カズオ・イシグロの作品には、解説のようなきちんとした説明はでてこない。唐突に会話が始まって、読者が推測するのみになる。そして、終盤にかけて一気に物語が収束する。

クララというAFを購入したジョジーやその親、友人を取り巻く世界の話である。平易な言葉で表現された作品だが、その真意を汲み取るにはそれなりの背景知識が必要に思われる。

本書ででてくるAF(人工親友)といった設定も、なんなのか明確に語られることはない。

抽象的に言えば、本書のテーマは「能力主義で荒んだ人々をAIは癒すことができるか?」という問いかけになっている。また、「AIに魂はあるか」ということと対の話になっているようにみえる。

能力主義 (=メリトクラシー)といえば、マイケル・サンデルの「実力も運のうち」でも恵まれた人間による傲慢さに世界が満ちていることを指摘している。世帯収入の上位5分の1の家庭の子供たちがほぼアメリカ名門大学の入学者になっているが、彼らは「我々はこの入学に値する」という自負をもっている。この問題は、日本においても同様に存在するだろうし、私もまたその只中にいる。

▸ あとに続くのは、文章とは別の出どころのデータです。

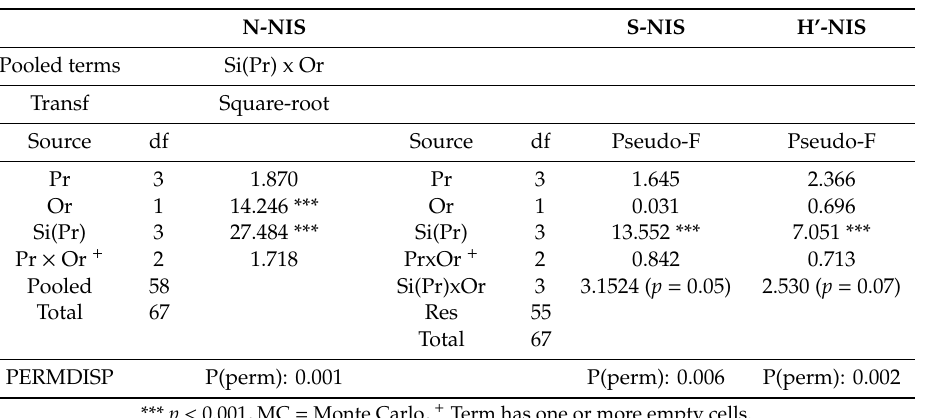
Table8. Univariateanalysisofvarianceofnon-indigenous(NIS)componentofmacrofoulingassemblage across “Pressure” levels (Pr), “Origin of biofilms” (Or) and Sites (Si(Pr)) after 15 weeks of panel deployment. Analyses are based on Euclidean distances of untransformed data of S and H’, and on square root transformed data of N-NIS. Pair-wise comparisons were performed when significant di ff erences were found (see Supplementary Materials Table S4). Abbreviations as in Tables 2 and 5.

しかし、コロナによって改めて露呈したのは、生活必需品や運搬、介護、医療などの生活のインフラを支えているエッセンシャルワーカーが抱える大きなリスクである。彼らは大抵の場合、ホワイトカラーよりも低賃金であり、必ずしも社会的な重要度とその地位は対応しておらず、人との接触率の高さからコロナの感染リスクが高いことも明らかにしている。

そのような問題とも共鳴することをイシグロは、「縦の旅行」欠如として語っている。

俗に言うリベラルアーツ系、あるいはインテリ系の人々は、実はとても狭い世界の中で暮らしています。東京からパリ、ロサンゼルスなどを飛び回ってあたかも国際的に暮らしていると思いがちですが、実はどこへ行っても自分と似たような人たちとしか会っていないのです。私は最近妻とよく、地域を超える「横の旅行」ではなく、同じ通りに住んでいる人がどういう人かをもっと深く知る「縦の旅行」が私たちには必要なのではないか、と話しています。自分の近くに住んでいる人でさえ、私とはまったく違う世界に住んでいることがあり、そういう人たちのことこそ知るべきなのです。『カズオ・イシグロ語る「感情優先社会」の危うさ』

縦とは、階級の比喩であり、異なる階級の人のまったく異なる世界や文化に暮らしている人たちとの対話が必要ではないかと訴えかけている。これは一種のイシグロなりの能力主義への対抗になっている。これがうまく行くかはわからないが、異なる背景を持っている人との交流が私と私のパートナーも必要だと感じている。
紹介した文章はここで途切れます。